To be sure, one may wonder whether those claims of freedom are sincere and not a self-servingly hollow rhetorical instrument, or even the result of simple confusion about the meanings of “freedom”. Undoubtedly American culture is full of misunderstandings about the concept of freedom, intentional or otherwise. I still remember the slogan from a commercial for a mobility scooter from some two decades ago: “Give freedom back to the free!” it said, against a Star-Spangled Banner background. And yes, it featured a bold eagle, too.

Yet there is a direct link between the self-representation of the United States as the “Land of the Free” and the central role of trade and consumption in American culture. One way in which the idea of freedom plays a role in the narrative that legitimizes the American economic-political order has to do with how consumption is a key vehicle for both self-realization and social participation. Even the anti-lockdown protesters’ attachment to firearms is not so much a reaffirmation of the Second Amendment right to carry arms as much as it is a defense of the right to free consumption, regardless of the potential lethality of the product.

The cultural history of the US certainly features many traditions hostile to consumerism and focused on other conceptions of freedom: Puritanism, the anti-materialism of hippies or the civic spirit of New England Town Meetings. Yet studies show that, since the mid-20th century, consumption has become the main form of social participation. Those who do not consume, and especially those who do not consume because they are unable to, are confined to the margins of society — far more than those who do not vote, or at least those who do not vote by choice, rather than because of vote suppression efforts.

It is a small step between these considerations and our earlier comparison between looting and occupation for the benefit of the most vulnerable. We can observe that the American Dream of the “Land of the Free” remains an unfulfilled promise for millions of people who remain structurally excluded from participation in consumer society, or at least severely limited in their ability to participate.

The homeless and urban ethnic minorities are just some of the most obvious examples of social exclusion — a measure not only of the absolute and relative poverty of these groups, but above all of their structural inability to lead the type of life that society considers “normal.” Such a life involves having a fixed abode, but also the accumulation of consumer goods. The young looter and the occupiers of the Sheraton Hotel have simply decided to try to remedy their social exclusion with direct action — a political strategy that has returned to the center of resistance to capitalism over the past few decades.

The events of the last months — from the anti-lockdown protests to the looting and occupations related to the Floyd uprising — have shown once again that private property is both the first and the last line of defense of the status quo. The rhetoric is familiar: a child’s attachment to her favorite teddy bear is just as sacred as any old billionaire’s grip on his stocks.

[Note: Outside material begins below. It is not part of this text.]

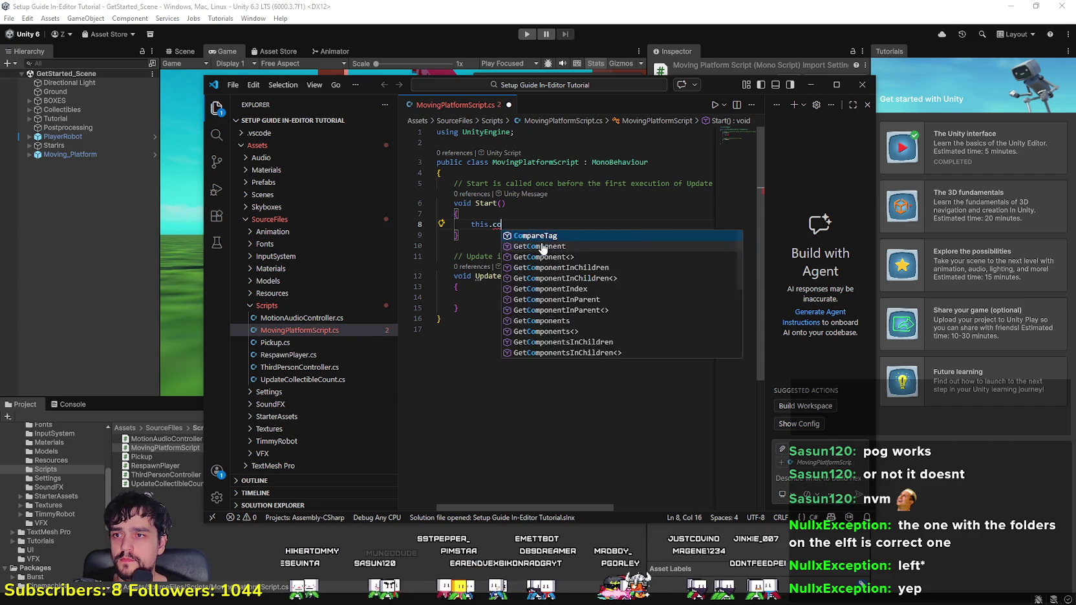
pyautogui.write('mat')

But we should be wary of common sense notions such as “private property” or “looting” when they are used to categorically condemn insurgent actions that call into question the legitimacy of the status quo.

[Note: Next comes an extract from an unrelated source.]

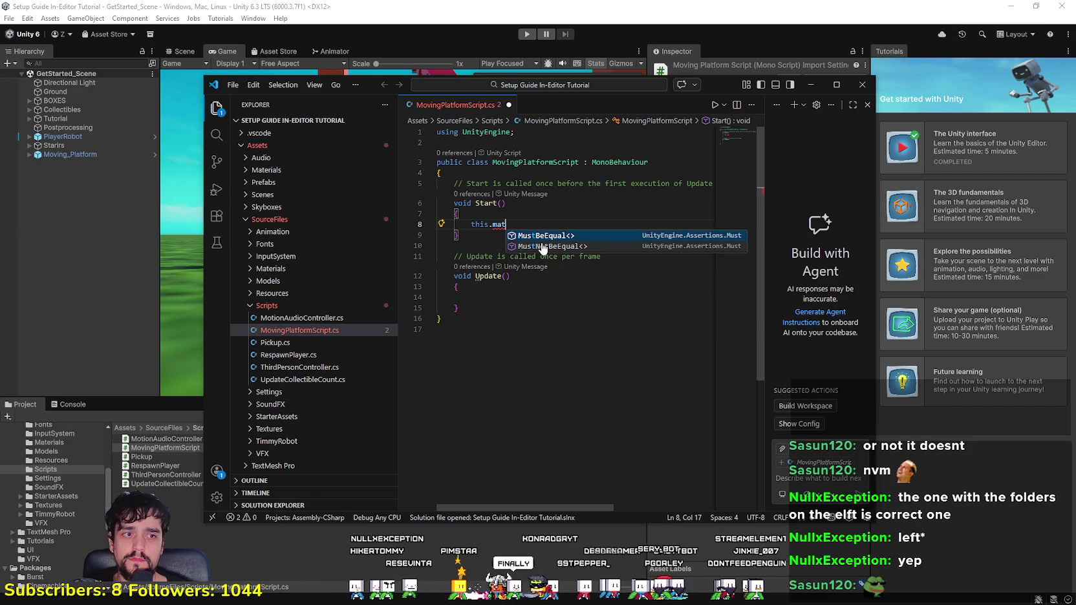
pyautogui.press('BackSpace')
pyautogui.press('BackSpace')
pyautogui.press('BackSpace')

That is especially true when the status quo is capitalism — an order based precisely on a combination of the monopoly of violence by the state and private property as the cornerstone of social organization. What seems common sense is often an ideological distortion in favor of the powers that be. Direct action, both in its more rudimentary forms and in complex manifestations of prefigurative politics, can help us shred this ideological veil. It may even help us change what is socially desirable, or possible.

Enzo Rossi

Enzo Rossi is associate professor of political science at the University of Amsterdam and the co-editor of the European Journal of Political Theory.